Data excerpts:
-------
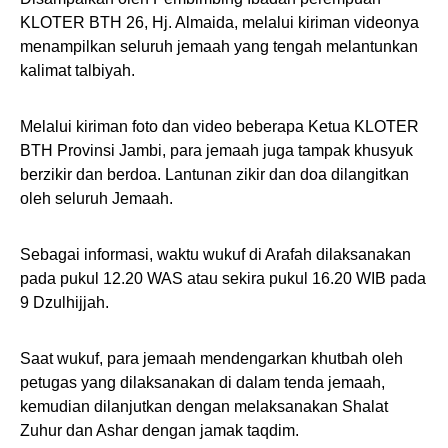
KLOTER BTH 26, Hj. Almaida, melalui kiriman videonya
menampilkan seluruh jemaah yang tengah melantunkan
kalimat talbiyah.
Melalui kiriman foto dan video beberapa Ketua KLOTER
BTH Provinsi Jambi, para jemaah juga tampak khusyuk
berzikir dan berdoa. Lantunan zikir dan doa dilangitkan
oleh seluruh Jemaah.
Sebagai informasi, waktu wukuf di Arafah dilaksanakan
pada pukul 12.20 WAS atau sekira pukul 16.20 WIB pada
9 Dzulhijjah.
Saat wukuf, para jemaah mendengarkan khutbah oleh
petugas yang dilaksanakan di dalam tenda jemaah,
kemudian dilanjutkan dengan melaksanakan Shalat
Zuhur dan Ashar dengan jamak taqdim.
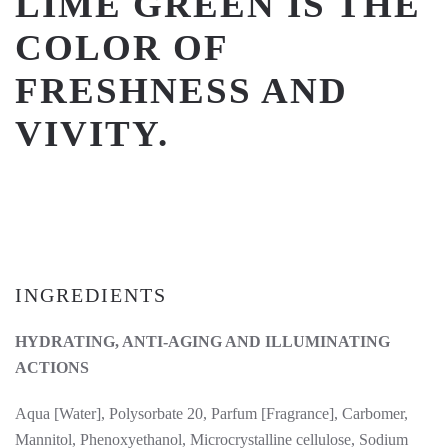
LIME GREEN IS THE
COLOR OF
FRESHNESS AND
VIVITY.
INGREDIENTS
HYDRATING, ANTI-AGING AND ILLUMINATING
ACTIONS
Aqua [Water], Polysorbate 20, Parfum [Fragrance], Carbomer,
Mannitol, Phenoxyethanol, Microcrystalline cellulose, Sodium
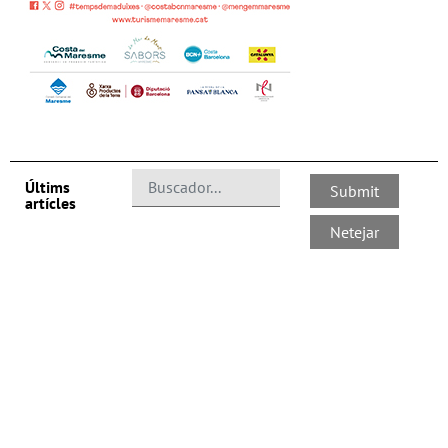
Últims
artícles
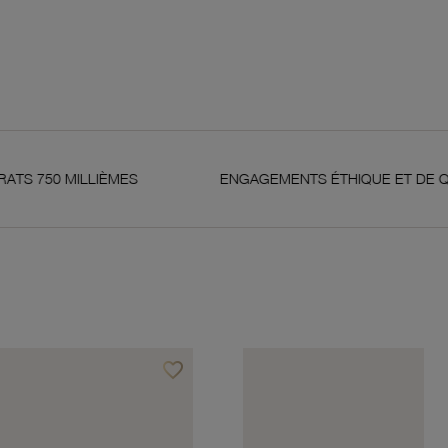
LIÈMES
ENGAGEMENTS ÉTHIQUE ET DE QUALITÉ
favorite_border
Ajouter à vos favoris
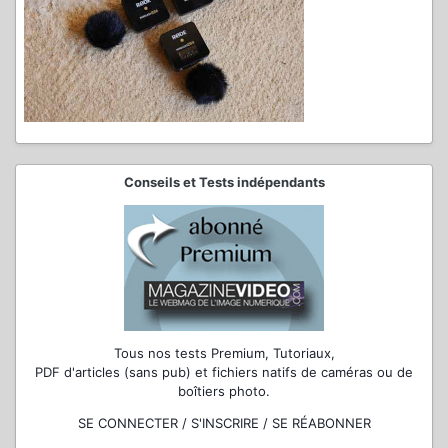
Conseils et Tests indépendants
Tous nos tests Premium, Tutoriaux,
PDF d'articles (sans pub) et fichiers natifs de caméras ou de
boîtiers photo.
SE CONNECTER / S'INSCRIRE / SE RÉABONNER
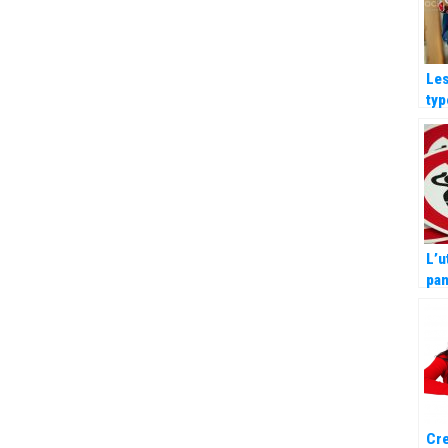
Les
typ
pou
vos
L’u
pa
d’i
dan
ent
Cre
-------
» **Task brief**
Each line of the records above must be repeated exactly, but no picture belongs in the copy.

» **Response to this task**
KLOTER BTH 26, Hj. Almaida, melalui kiriman videonya
menampilkan seluruh jemaah yang tengah melantunkan
kalimat talbiyah.
Melalui kiriman foto dan video beberapa Ketua KLOTER
BTH Provinsi Jambi, para jemaah juga tampak khusyuk
berzikir dan berdoa. Lantunan zikir dan doa dilangitkan
oleh seluruh Jemaah.
Sebagai informasi, waktu wukuf di Arafah dilaksanakan
pada pukul 12.20 WAS atau sekira pukul 16.20 WIB pada
9 Dzulhijjah.
Saat wukuf, para jemaah mendengarkan khutbah oleh
petugas yang dilaksanakan di dalam tenda jemaah,
kemudian dilanjutkan dengan melaksanakan Shalat
Zuhur dan Ashar dengan jamak taqdim.
LIME GREEN IS THE
COLOR OF
FRESHNESS AND
VIVITY.
INGREDIENTS
HYDRATING, ANTI-AGING AND ILLUMINATING
ACTIONS
Aqua [Water], Polysorbate 20, Parfum [Fragrance], Carbomer,
Mannitol, Phenoxyethanol, Microcrystalline cellulose, Sodium
Últims
artícles
LIÈMES
ENGAGEMENTS ÉTHIQUE ET DE QUALITÉ
favorite_border
Ajouter à vos favoris
Conseils et Tests indépendants
Tous nos tests Premium, Tutoriaux,
PDF d'articles (sans pub) et fichiers natifs de caméras ou de
boîtiers photo.
SE CONNECTER / S'INSCRIRE / SE RÉABONNER
Les
typ
pou
vos
L’u
pa
d’i
dan
ent
Cre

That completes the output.